A person should cultivate a creative attitude in order to successfully advance along the path of love.This is a positive mental attitude, a dynamically charged state of mind, which derives its potency from the recognition that there is meaning and purpose of life. This attitude could be called the cosmic optimism. It consists in recognizing and identifying with the primal energy source that has created all things. The creative attitude puts us in touch with the source of our being and endows us with a limitless capacity for evolution.
Creative attitude should always remain with us and be the touchstone by which to gauge our actions in the world. It is a feeling of self-confidence, recognition of the Divine within each of us, a conviction that we are projections of higher principles that we can come to know. It is part of the process of evolution. Worldly or physical limitations can be overcome by invoking the creative attitude and making it work for us. Such mental attitudes have been, and can be utilized to achieve success in your chosen field of performance.
A creative attitude works wonders in eliminating doubts or uncertainty and acts as a potent virile energy. Impotency and sexual frustration are direct effects of lack of self-confidence which stems from a sense of emptiness, a negative feeling that life has no purpose. It has to be avoided once for all. Looking to high spiritual ideals for inspiration, we strengthen the creative attitude. An exquisite joyfulness accompanies this state of mind, so remember to evoke it at all times. Open yourself to the marvelous creative possibilities that will manifest. As the creative attitude is brought to bear during love-making, a wealth of variety unfolds……….!
The Sixty-four Arts
Kama Sutra, the classical Indian treatise on the Art of Love, enumerates the Sixty-four (64) Arts.These should be studied along with the Kama Sutra preferably under the guidance of a teacher. These arts and sciences include singing, music, dancing, writing, drawing, painting, sewing, reading, recitation, poetry, sculpture, gymnastics, games, flower arranging, cooking, decoration, perfumery, gardening, mimicry, mental exercises, languages, etiquette, carpentry, magic, chemistry, mineralogy, gambling, architecture, logic, charm-making, religious rites, household management, disguise, physical sports, and martial arts plus many specialized activities related to the culture and time. The accomplishments expected of young women in Victorian times echoed this idea. To update this, the arts related to more recent technical innovations, such as photography, could be added.
Both men and women should be well versed in as many of the Sixty-four (64) Arts as possible. A person who is accomplished in them is automatically given an honorable place in society. Through the application of these arts one can easily win over the object of desire – be it husband, wife or lover, and provide more fulfillment. Moreover, a single person can easily be self-supporting by the application of these skills. Even a bare knowledge of these arts adds to the charm and interest of a person.
In the West today, over-specialization has become a problem, which tends to inhibit the mind’s capacity to intuitively express the many facets of knowledge. Yet the Art of Love relies on the other arts for its support. Without these modes of expression, our existence would be boring and restrictive. Humanity depends upon these arts as a means of communication and self-expression. There is no Western equivalent of the Kama Sutra, and perhaps for this reason, sex as an art form has yet to mature in the West. Social repression and internalized guilt have prevented Westerners from a frank and joyous exploration of sexuality, today’s “liberated attitudes” notwithstanding. Practically all that the Occident offers in this area is pornography, or clinical sex manuals, so filled with anatomical details and “techniques” that they would be sufficient to put a person off the sex for life. One result of this repression is inhuman sexual perversion. The sexual act is rarely tastefully portrayed in Western art or literature. We either reject sex altogether as a subject proper to art or, in lieu of better, accept mediocre treatment of it.
The Orient did not consider sex apart from spirituality or religion. The sex act was given a place of honour and was intimately connected with the other arts. Men and women alike studied the Kama Sutra and similar texts. In the temples, all variations of sexual postures were openly portrayed and venerated as ideals. In the privacy of the home, the entire range of erotic art and literature was considered a normal and respectable subject of study.
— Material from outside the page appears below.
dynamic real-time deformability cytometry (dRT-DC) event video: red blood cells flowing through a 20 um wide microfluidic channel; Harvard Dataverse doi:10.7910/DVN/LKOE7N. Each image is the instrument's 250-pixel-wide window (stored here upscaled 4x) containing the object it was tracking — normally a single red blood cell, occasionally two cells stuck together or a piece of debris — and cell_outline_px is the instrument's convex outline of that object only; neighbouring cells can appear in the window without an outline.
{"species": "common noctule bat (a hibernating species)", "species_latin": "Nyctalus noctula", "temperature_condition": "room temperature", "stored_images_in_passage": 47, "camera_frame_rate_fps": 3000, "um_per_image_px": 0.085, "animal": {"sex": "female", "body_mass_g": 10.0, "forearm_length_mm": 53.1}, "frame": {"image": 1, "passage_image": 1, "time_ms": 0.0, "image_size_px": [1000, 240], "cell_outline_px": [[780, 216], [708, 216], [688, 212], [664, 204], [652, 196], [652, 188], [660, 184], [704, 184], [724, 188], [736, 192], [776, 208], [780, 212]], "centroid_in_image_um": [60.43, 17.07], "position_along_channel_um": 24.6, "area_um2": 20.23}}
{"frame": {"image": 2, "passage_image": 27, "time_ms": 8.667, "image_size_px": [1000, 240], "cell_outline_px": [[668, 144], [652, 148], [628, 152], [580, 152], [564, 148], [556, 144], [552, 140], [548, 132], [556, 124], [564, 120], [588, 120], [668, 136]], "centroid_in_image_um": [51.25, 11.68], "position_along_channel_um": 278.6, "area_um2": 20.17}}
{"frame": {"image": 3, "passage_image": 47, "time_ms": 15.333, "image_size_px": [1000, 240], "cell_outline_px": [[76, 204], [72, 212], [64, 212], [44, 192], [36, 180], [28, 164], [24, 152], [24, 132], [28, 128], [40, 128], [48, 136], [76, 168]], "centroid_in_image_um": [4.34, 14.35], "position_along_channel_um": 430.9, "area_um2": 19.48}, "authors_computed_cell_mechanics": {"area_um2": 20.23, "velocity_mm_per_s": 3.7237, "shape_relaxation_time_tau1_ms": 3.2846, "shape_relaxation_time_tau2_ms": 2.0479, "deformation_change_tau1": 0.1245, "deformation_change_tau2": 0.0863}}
The parameters of sexual behaviour in the East extend way beyond the West’s narrow spectrum of normalcy, without the least debasement of the sexual function. Celibacy, monogamy, polygamy and polyandry – all had a place in Oriental culture.
The Sixty-four Arts should be conceived as the Paths of Creative Energy. They are the emanations of the goddess Saraswati. They can be likened to the flames of an inner sun, blazing from the solar plexus. Burning up all negativity, these flames of the creative attitude purify the psyche and bring about an inner transformation. As practical skills of the outer world, they delight others and fulfill the talented practitioner.